[Collected data]
──────────────────────────────
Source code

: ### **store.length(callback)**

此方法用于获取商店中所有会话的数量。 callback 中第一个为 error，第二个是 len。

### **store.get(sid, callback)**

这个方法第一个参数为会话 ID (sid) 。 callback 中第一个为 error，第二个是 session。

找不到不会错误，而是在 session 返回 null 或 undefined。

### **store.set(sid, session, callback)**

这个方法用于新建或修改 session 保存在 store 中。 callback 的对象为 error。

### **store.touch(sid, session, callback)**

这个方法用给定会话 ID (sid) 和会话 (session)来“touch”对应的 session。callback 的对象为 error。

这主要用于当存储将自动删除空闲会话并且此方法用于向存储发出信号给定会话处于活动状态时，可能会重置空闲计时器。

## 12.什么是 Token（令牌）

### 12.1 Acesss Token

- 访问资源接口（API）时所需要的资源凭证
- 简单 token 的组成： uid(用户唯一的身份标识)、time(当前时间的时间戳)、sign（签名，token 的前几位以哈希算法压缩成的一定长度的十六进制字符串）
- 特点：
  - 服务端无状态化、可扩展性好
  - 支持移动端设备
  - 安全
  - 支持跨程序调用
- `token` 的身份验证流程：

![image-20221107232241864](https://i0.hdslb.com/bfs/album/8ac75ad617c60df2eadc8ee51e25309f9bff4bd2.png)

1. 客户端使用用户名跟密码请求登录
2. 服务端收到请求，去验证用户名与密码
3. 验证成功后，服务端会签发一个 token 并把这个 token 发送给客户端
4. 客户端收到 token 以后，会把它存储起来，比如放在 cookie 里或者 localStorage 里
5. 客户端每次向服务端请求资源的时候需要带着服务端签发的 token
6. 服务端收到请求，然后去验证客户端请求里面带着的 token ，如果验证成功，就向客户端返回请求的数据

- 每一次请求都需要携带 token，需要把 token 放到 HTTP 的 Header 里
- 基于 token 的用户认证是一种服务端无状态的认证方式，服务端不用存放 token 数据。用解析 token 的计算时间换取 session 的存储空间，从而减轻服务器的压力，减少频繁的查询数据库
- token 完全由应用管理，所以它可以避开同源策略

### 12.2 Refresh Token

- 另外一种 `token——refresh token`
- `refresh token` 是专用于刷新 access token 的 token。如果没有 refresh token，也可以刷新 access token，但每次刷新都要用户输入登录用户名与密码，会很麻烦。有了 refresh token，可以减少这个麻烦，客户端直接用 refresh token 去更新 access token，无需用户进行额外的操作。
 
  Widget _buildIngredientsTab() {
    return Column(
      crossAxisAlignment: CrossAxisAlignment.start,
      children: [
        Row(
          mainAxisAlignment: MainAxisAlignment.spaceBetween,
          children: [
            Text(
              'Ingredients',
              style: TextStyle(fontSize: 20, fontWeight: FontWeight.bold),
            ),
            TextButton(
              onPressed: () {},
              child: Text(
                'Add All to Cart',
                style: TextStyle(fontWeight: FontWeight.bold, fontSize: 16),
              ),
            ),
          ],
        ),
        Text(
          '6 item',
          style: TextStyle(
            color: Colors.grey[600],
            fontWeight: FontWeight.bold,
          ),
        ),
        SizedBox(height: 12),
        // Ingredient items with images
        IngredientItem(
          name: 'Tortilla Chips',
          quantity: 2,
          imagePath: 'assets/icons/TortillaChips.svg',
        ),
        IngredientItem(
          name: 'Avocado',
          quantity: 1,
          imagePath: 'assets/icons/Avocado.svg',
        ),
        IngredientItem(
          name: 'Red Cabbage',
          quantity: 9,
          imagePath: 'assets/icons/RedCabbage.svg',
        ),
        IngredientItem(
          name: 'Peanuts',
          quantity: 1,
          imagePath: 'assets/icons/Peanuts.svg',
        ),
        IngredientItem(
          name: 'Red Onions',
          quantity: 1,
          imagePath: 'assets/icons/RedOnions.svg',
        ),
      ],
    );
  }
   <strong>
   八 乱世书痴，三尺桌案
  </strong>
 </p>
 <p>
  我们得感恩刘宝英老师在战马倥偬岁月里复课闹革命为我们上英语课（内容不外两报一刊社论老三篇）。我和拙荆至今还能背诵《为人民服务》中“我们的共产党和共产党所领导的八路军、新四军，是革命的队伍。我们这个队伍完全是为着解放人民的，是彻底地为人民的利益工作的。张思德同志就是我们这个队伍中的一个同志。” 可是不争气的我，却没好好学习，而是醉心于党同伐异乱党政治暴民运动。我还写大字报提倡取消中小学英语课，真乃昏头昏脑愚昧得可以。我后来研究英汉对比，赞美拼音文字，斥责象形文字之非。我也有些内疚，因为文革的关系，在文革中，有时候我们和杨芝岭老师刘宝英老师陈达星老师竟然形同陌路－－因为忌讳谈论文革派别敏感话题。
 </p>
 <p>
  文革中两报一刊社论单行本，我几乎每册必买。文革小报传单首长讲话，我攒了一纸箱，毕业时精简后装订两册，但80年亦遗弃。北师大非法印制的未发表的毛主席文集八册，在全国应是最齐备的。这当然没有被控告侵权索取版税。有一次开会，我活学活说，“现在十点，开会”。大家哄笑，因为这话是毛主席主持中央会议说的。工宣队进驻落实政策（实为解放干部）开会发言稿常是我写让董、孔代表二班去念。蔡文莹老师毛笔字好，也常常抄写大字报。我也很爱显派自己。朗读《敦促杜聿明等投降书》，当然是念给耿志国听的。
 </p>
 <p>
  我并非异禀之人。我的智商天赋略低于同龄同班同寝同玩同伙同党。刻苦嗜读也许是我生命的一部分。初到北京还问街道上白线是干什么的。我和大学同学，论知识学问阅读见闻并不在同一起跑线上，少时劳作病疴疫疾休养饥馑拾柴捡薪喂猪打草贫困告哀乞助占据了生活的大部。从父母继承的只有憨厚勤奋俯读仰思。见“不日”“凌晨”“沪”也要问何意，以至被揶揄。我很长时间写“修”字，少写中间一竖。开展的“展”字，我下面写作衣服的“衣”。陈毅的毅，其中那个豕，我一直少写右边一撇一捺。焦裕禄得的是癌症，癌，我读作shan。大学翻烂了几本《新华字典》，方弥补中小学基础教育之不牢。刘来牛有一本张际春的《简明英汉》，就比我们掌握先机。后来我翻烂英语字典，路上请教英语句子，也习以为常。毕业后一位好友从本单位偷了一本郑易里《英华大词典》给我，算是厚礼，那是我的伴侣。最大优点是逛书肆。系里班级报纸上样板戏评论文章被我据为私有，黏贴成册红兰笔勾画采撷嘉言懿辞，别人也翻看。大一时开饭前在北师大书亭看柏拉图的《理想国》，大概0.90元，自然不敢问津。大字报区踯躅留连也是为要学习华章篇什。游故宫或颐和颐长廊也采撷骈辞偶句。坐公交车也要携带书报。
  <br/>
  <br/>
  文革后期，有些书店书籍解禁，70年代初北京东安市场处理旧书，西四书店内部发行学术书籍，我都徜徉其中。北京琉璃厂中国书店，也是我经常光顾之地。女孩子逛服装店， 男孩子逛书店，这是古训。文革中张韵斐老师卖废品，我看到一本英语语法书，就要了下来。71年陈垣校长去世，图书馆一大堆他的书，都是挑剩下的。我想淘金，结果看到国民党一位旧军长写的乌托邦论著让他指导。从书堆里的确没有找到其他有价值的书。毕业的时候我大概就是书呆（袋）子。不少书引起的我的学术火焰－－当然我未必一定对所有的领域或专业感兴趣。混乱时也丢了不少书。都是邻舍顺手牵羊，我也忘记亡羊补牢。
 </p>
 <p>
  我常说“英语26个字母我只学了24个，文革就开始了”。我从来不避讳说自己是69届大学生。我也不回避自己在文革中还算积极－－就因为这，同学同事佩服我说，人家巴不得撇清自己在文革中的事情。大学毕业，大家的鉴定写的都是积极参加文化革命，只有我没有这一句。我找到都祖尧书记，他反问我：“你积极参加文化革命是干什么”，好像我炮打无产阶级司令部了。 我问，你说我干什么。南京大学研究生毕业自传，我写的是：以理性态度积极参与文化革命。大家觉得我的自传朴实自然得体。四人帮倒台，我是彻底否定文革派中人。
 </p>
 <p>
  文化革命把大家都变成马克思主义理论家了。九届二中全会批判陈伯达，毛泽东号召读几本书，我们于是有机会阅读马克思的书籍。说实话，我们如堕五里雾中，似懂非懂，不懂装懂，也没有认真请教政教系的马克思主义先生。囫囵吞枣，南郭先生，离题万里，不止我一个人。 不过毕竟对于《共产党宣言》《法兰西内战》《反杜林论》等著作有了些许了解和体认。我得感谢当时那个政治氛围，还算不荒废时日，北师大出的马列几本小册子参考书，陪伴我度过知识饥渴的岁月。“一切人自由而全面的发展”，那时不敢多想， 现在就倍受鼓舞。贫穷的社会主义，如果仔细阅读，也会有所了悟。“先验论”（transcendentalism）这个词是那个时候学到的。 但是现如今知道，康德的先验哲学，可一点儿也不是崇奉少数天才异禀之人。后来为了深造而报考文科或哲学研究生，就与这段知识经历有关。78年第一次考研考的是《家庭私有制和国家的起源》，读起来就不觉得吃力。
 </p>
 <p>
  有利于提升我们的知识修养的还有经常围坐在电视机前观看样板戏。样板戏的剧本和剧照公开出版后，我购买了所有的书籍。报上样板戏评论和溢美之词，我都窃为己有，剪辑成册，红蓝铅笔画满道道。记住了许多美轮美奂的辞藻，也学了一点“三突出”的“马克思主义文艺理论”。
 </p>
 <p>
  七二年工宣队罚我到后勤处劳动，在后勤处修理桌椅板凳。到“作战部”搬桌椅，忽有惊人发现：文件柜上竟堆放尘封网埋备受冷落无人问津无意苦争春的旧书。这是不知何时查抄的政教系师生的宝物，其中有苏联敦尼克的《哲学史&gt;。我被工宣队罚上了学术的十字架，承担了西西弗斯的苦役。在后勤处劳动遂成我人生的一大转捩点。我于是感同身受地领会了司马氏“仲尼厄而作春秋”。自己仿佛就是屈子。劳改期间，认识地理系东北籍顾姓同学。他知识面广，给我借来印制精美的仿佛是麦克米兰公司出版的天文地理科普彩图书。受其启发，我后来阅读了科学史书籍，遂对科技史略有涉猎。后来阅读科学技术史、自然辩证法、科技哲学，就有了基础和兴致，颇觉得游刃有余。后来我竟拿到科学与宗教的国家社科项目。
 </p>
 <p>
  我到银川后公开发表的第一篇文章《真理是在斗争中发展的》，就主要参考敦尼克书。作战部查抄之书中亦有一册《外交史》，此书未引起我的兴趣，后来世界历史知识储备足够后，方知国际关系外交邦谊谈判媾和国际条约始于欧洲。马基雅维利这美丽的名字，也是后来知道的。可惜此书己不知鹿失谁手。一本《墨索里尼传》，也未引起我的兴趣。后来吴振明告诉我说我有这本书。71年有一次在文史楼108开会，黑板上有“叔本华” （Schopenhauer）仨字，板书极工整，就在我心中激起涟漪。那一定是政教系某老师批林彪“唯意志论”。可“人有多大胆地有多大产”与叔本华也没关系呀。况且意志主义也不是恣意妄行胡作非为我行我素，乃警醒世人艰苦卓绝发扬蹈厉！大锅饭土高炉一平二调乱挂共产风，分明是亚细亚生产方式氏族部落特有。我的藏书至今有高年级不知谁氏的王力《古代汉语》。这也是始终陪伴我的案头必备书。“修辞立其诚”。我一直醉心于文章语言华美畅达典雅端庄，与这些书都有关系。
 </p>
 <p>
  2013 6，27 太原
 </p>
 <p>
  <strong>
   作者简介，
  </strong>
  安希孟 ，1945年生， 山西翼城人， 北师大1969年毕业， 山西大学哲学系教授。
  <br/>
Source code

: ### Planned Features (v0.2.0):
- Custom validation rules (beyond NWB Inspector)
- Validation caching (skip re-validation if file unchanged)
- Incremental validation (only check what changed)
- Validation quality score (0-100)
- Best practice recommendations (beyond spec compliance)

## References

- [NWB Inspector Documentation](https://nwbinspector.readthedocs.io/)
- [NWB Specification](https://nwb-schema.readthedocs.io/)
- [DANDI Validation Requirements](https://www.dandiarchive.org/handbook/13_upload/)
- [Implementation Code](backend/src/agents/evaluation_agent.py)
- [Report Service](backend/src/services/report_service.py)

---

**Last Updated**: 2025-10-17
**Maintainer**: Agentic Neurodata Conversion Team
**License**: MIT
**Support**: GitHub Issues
──────────────────────────────
_PROBLEM DETAILS_
Duplicate the items from the very beginning up to and including the line containing "### **store.set(sid, session, callback)**".

_TASK ANSWER_
Source code

: ### **store.length(callback)**

此方法用于获取商店中所有会话的数量。 callback 中第一个为 error，第二个是 len。

### **store.get(sid, callback)**

这个方法第一个参数为会话 ID (sid) 。 callback 中第一个为 error，第二个是 session。

找不到不会错误，而是在 session 返回 null 或 undefined。

### **store.set(sid, session, callback)**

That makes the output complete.